To pass the LowT Quiz (or flunk it, depending on your perspective), one needs to nod “yes” to at least three of the fluffier questions, or to just one of the two more pointed measures: “Are your erections less strong?” and “Do you have a decrease in libido (sex drive)?” An affirmative answer to those last two might sound incriminating, but here again they don’t say much about the quiz-taker’s testosterone level. For a paper published in 2010, researchers involved in the European Male Ageing Study tried to delineate what symptoms correlated most strongly with low testosterone levels and concluded that “the prevalence of even the most specific sexual symptoms of androgen [testosterone] deficiency was relatively high among men with unequivocally normal testosterone levels.” In other words, the mere fact that you're having impotency and sex-drive problems doesn't mean you have "LowT." In fact, the majority of men with erectile dysfunction have NormalT, but abnormal circulation or nerve function.
If taking the quiz gave you performance anxiety, then it’s off to the doctor for something far more objective: a clinical measure of your testosterone levels. We know these peak in a man's late 20s or early 30s, and then fall at a rate of about 1 or 2 percent a year. We also know that testosterone has more on its mind than sex: It’s also important in bone density, muscle strength, fat composition, and mood. And we know that testosterone levels fluctuate during the day—maxing out around breakfast time and falling by about 30 percent to a trough after dinner.
Beyond those simple facts the shadows begin. Norms for other physiological measures, such as blood pressure, have been well characterized over the years, but testosterone levels tend to have a lot more individual variation. The standard range turns out to be somewhere between a bloodstream concentration of 300 and 1,000 ng/dl. The fact that two individuals can share the same testosterone “profile” (sex-drive, mood, energy etc.) but with a 100 percent difference in testosterone levels—one man at 400 ng/dl, the other at 800 ng/dl—shows how crude the measure can be. One might look at “free testosterone” instead, to see what tiny fraction of total testosterone is not bound to blood proteins, and therefore chemically active and free. But this is hard to gauge with precision, and therefore not recommended as a screening blood test.
Endocrine Society recommendations aside, what’s so unreasonable about following up on Abbott's kind offer: Take the quiz, and get your blood checked if needed?
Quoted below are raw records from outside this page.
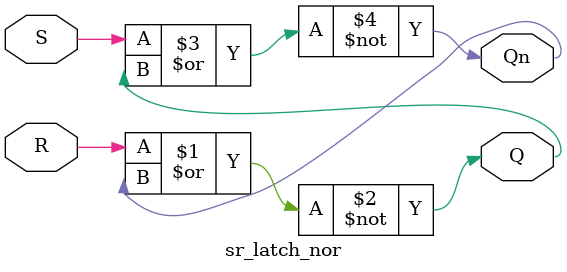
<source format=v>
module sr_latch_nor (
    input S, R,
    output Q, Qn
);
    // Cross-coupled NOR gates
    nor (Q, R, Qn);   // Q = ~(R + Qn)
    nor (Qn, S, Q);   // Qn = ~(S + Q)
endmodule
</source>
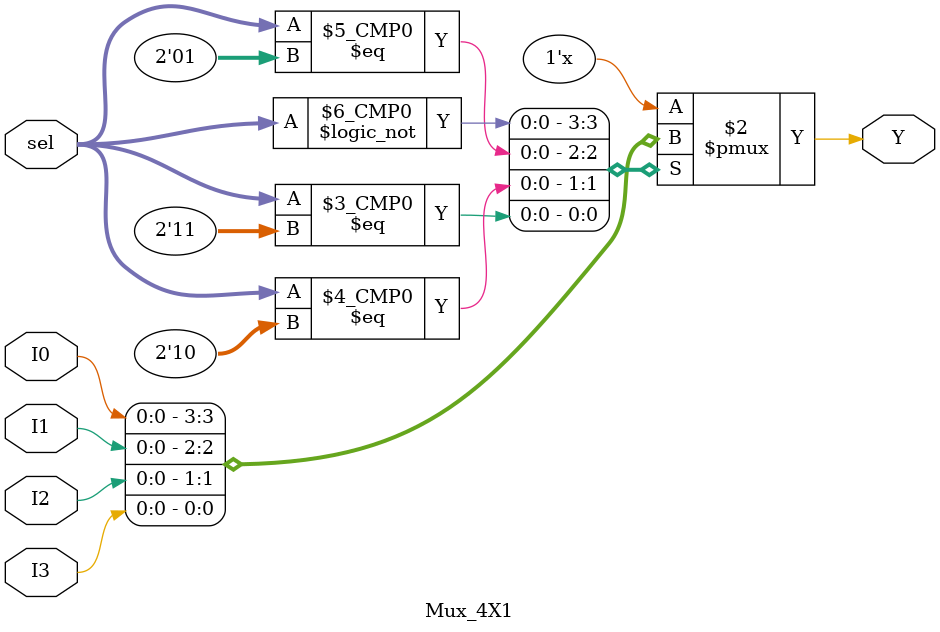
<source format=v>
`timescale 1ns / 1ps


module Mux_4X1(I0,I1,I2,I3,sel,Y);
input I0,I1,I2,I3;
input [1:0] sel;
output reg Y;

always @(I0 or I1 or I2 or I3 or sel) begin
case(sel)
2'b00: Y<=I0;
2'b01: Y<=I1;
2'b10: Y<=I2;
2'b11: Y<=I3;
endcase
end
endmodule

</source>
The answer is that the vast majority of aging males who set out on a LowT pilgrimage will end up suffering from “HighD,” where the D stands for disappointment. Because the LowT quiz is so poorly discriminating, promoting its use means there will be a lot of men with false hopes (“I have a treatable condition! That’s why I fall asleep after dinner!”) at the clinic getting their blood drawn. And the vast majority of them will go through all of that just to be told they have normal testosterone levels. They won’t be able to blame their withering golf game on their testicles.
Craig Bowron is a physician and writer in St. Paul, Minn.